Exercise tasks |
1. Can you condense the paragraph in the Title VII column that begins "At the root of these doctrines" into a short bulleted list that keeps its main facts?
2. Would you carry on the column about Title VII's procedural obstacles, picking up from the point where it stops?

Text segment |

------------------------------------------------------------

By JOANNA GROSSMAN AND DEBORAH BRAKE

Tuesday, Sep. 04, 2007

Title VII of the Civil Rights Act of 1964, a broad statute that prohibits employment discrimination on the basis of race and gender, among other characteristics, is the centerpiece of federal anti-discrimination law. It broadly targets all forms of discrimination, both intentional and unintentional, both systemic and individualized. But these rights are not magically enforced. Instead, as the U.S. Court of Appeals for the Second Circuit recently observed, "Title VII combats unlawful employment practices . . . principally through reliance on employee initiative." Yet employees are often stymied in their efforts to claim the rights Title VII promises. Moreover, even those employees who overcome the significant obstacles to pressing a Title VII claim are left without adequate protection from retaliation for doing so.

The Supreme Court's recent ruling in Ledbetter v. Goodyear Tire & Rubber Co. is emblematic of the procedural obstacles erected under Title VII. There, a divided Court strictly interpreted the statute of limitations as applied to pay discrimination claimants. We have written about Ledbetter in prior columns, of which this one is the most recent.

Yet Ledbetter is only the tip of the iceberg. It combines with many other doctrines to create an overall system in which rights are promised, but cannot be claimed. In this column, we will describe these intersecting doctrines, and some of the workplace realities that have caused Title VII to fail.

Title VII's Timely-Filing Doctrines

At many different junctures, Title VII law makes assumptions about discrimination victims: what they know, when they know it, and how they respond to the information they are assumed to have. These assumptions are translated into expectations, and employees are then required to quickly perceive and report discrimination, in order to invoke the law's substantive protections.

At the root of these doctrines is Title VII's unusually short statute of limitations - 180 or 300 days (depending on whether the state has an EEOC work-sharing agency). This period of limitations is not only shorter than those governing most civil actions such as those for torts and breach of contract, but also significantly shorter than those governing many other anti-discrimination laws. In 1990, Congress tried to expand Title VII's short limitations period to two years, but the broader bill that included this provision, the Civil Rights Act of 1990, was vetoed by the first President Bush. No serious effort to extend the limitations period has been made since then, and it remains woefully short, both by comparison to analogous laws and in reference to the needs of discrimination claimants.

Worse, Title VII's short limitations period is exacerbated by doctrines that strictly define its trigger point. In 2002, in National R.R. Passenger Corp. v. Morgan, the Supreme Court rejected the "continuing violations" doctrine, and ruled that claimants must file an EEOC charge within 180/300 days of any "discrete act" of discrimination, regardless of whether related or similar acts occurred subsequently, or formed a pattern. The discrete act rule, which does not apply to hostile environment harassment claims, was extended to pay discrimination in Ledbetter in 2007: Claimants must challenge the initial decision to set a discriminatory wage within 180/300 days and cannot challenge subsequent paychecks that implement the discrimination.

Morgan and Ledbetter added to an existing body of law that erects roadblocks to challenging discrimination, by defining the acts that trigger the limitations period so that they occur at the earliest possible moment. Earlier cases established that the limitations period begins to run when the decision to discriminate is made, even if the decision is not implemented or felt until a later date. A decision to deny tenure, for example, is the triggering event, rather than the expiration of the teaching contract that results.

------------------------------------------------------------

Data lines |
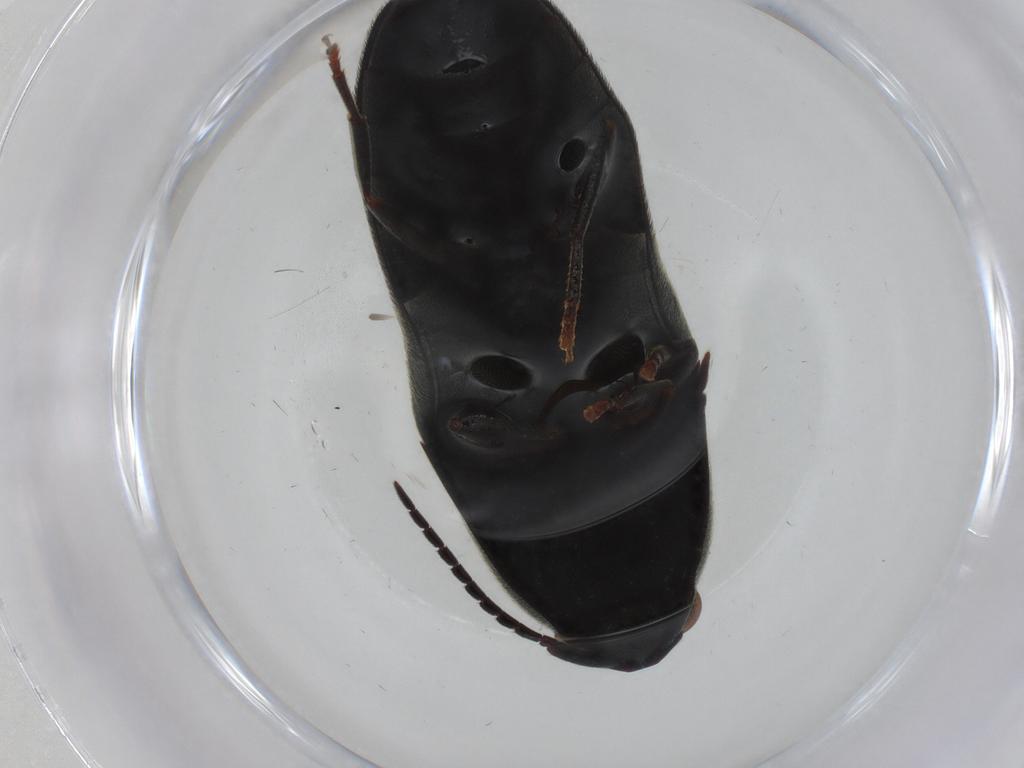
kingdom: Animalia
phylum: Arthropoda
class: Insecta
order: Coleoptera
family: Eucnemidae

------------------------------------------------------------

Results of the tasks |
1.
- Title VII's statute of limitations is unusually short: 180 or 300 days, depending on whether the state has an EEOC work-sharing agency.
- It is shorter than the periods for most civil actions, such as torts and breach of contract, and much shorter than those of many other anti-discrimination laws.
- In 1990, Congress tried to extend it to two years, but the bill containing that change, the Civil Rights Act of 1990, was vetoed by the first President Bush.
- No serious attempt to lengthen the period has been made since, so it remains woefully short compared with similar laws and with what discrimination claimants need.

2.
The discrete act rule presents problems for claimants who did not realize they had suffered an adverse employment action, who do not realize a particular action can be attributed to discrimination, or who decide not to complain immediately, because they fear the consequences of reporting or want to wait and see if the situation gets worse or resolves itself. These problems necessitate, at a minimum, the application of a robust set of equitable tolling doctrines -- that is, doctrines allowing the extension of the limitations period based on considerations of fairness or justice -- in appropriate cases.

The Supreme Court, however, has been circumspect about whether there is a "discovery" rule - that is, a rule that would suspend the limitations period until the claimant learned of the injury-- under Title VII. Some lower courts have said there is no discovery rule at all, and others have applied one too narrowly to be effective, adopting a rule that triggers the limitations period at the point in time when the employee learned of the adverse employment action, but not necessarily at the point in time when she learned of facts suggesting discrimination, which could occur much later. One court, for example, held that discrimination was "discovered" when a woman learned she had been laid off ostensibly for budget reasons, not on the later date when she learned she had been immediately replaced by a man.

Title VII's Prompt Reporting Doctrines

Beyond the statute of limitations, Title VII claimants sometimes face additional time pressures, as a result of other doctrines. Claims of harassment, for example, are not subject to Morgan's discrete act rule, and yet are subject to timely-filing pressures. For supervisory harassment, employers can escape liability or damages if they are able to prevail on a two-prong affirmative defense. (The rules of employer liability for sexual harassment were established in two 1998 cases, Faragher v. City of Boca Raton and Burlington Indus. v. Ellerth, which Joanna Grossman has written about in previous columns such as this one.)

Under the second prong, employers must show that the plaintiff-employee "unreasonably failed to take advantage of any preventive or corrective opportunities provided by the employer." As interpreted by lower federal courts, this prong means that employees who experience supervisory harassment that does not result in a tangible act, such as a firing, must promptly file an internal complaint that complies with the employer's designated procedures.

Courts have been strict in their interpretation of what constitutes a "reasonable" delay in filing. One court, for example, found an 8-day delay unreasonable, while many others have found delays as short as 3 months to be unreasonable as a matter of law. Courts have also refused to accept virtually any excuse for failing to file an internal complaint . For example, they have rejected excuses they characterize as a "generalized fear of retaliation"; even in a case in which the harasser warned the victim not to go over his head and literally showed her the gun he possessed, fear of retaliation was deemed not to be a sufficient excuse. They have also rejected an employee's belief in the futility of the process, holding that this is not an excuse, even if such a belief is entirely understandable on the facts. As a general matter, the cases regarding the second prong of the test reflect a widespread refusal by courts to consider context - the particular circumstances that might explain why, in fact, an employee responded (or failed to respond) in the way she did to the experience of harassment.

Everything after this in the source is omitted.